«Chez InVivo, la directrice financière vient dans mon bureau pour savoir si nos émissions de gaz à effet de serre ont baissé...», raconte le DRH du groupe agricole, Sébastien Graff. Depuis quelques années, le taux d’intérêt de la dette du groupe varie en fonction de ses performances extra-financières, mesurées par trois indicateurs RSE. Désormais, ces mêmes indicateurs intéressent aussi les salariés : leur prime d’intéressement augmentera si les objectifs RSE sont atteints.

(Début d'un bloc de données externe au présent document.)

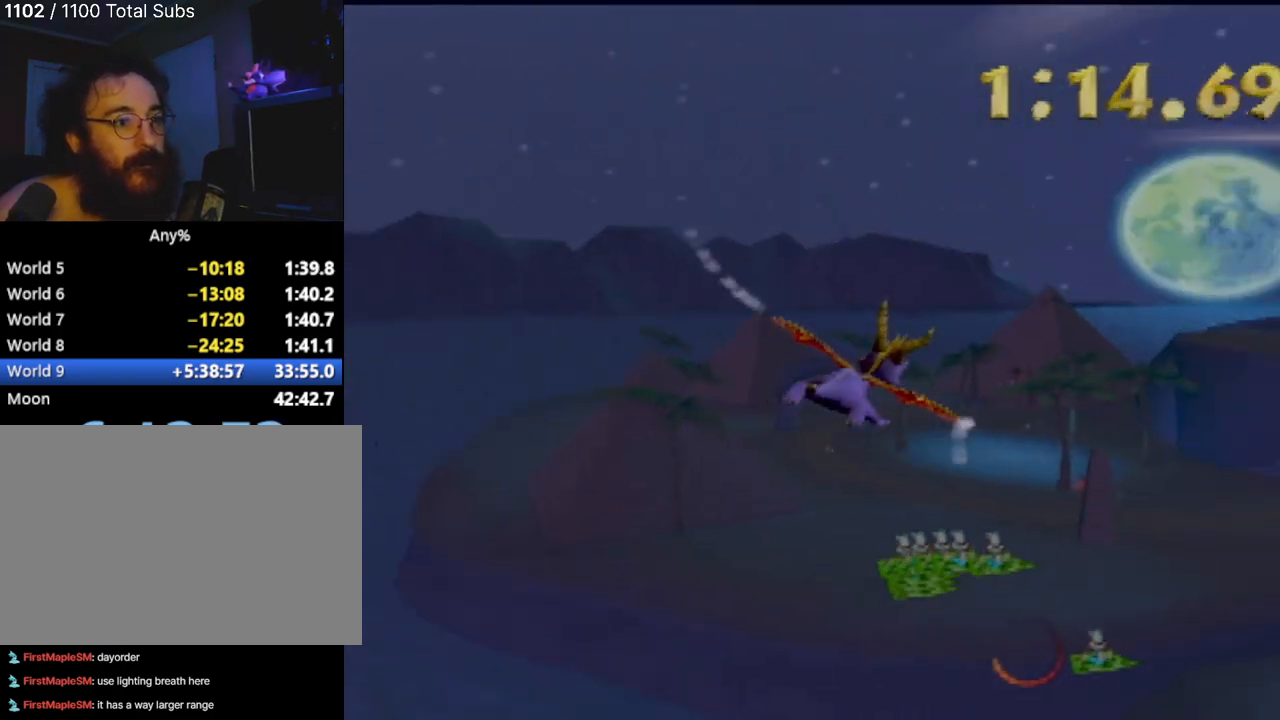
{"buttons": [], "left_stick": "up-right", "events": []}
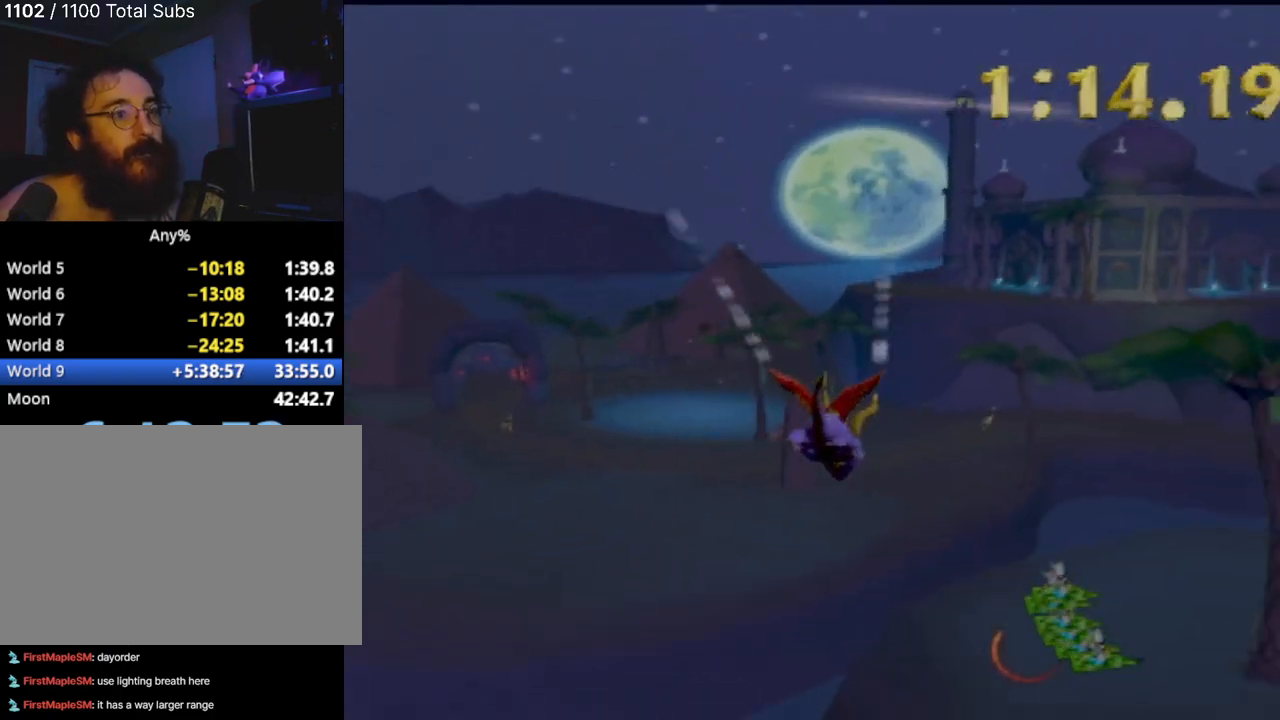
{"buttons": [], "left_stick": "center", "events": [[67, "left_stick", "center"]]}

Salariés et direction financière ont donc tout intérêt à aller dans le même sens. Le 1er décembre 2023, la direction d’InVivo et trois syndicats représentatifs sur quatre (sans la CGT) ont en effet signé un accord d’intéressement. Il couvre la totalité du périmètre du groupe, ce qui n’était pas le cas jusque-là, et réforme les modalités de calcul de l’intéressement quand il existait.
Profondément restructuré en dix ans, le groupe InVivo est passé de 1200 salariés en 2014 à 14 000 aujourd’hui, de 2 milliards d’euros de chiffre d’affaires à 12,4 milliards. Il est désormais présent dans l’agriculture (céréales, vignoble), le négoce, l’agroalimentaire (Soufflet, Episens...), le retail (Jardiland, Gamm Vert, Delbard...). «70% de nos salariés actuels n’étaient pas là il y a cinq ans», précise Sébastien Graff. Premier objectif de l’accord, donc : «embarquer l’ensemble des périmètres français, alors que l’offre sociale était un patchwork». Pour calculer l’intéressement, un critère financier simple a été retenu, et une mesure de solidarité mise en place : une partie des performances du groupe sera redistribuée à toutes les unités, quel que soit leur résultat. «Un principe qui a convaincu certaines organisations syndicales de signer l’accord», estime le DRH.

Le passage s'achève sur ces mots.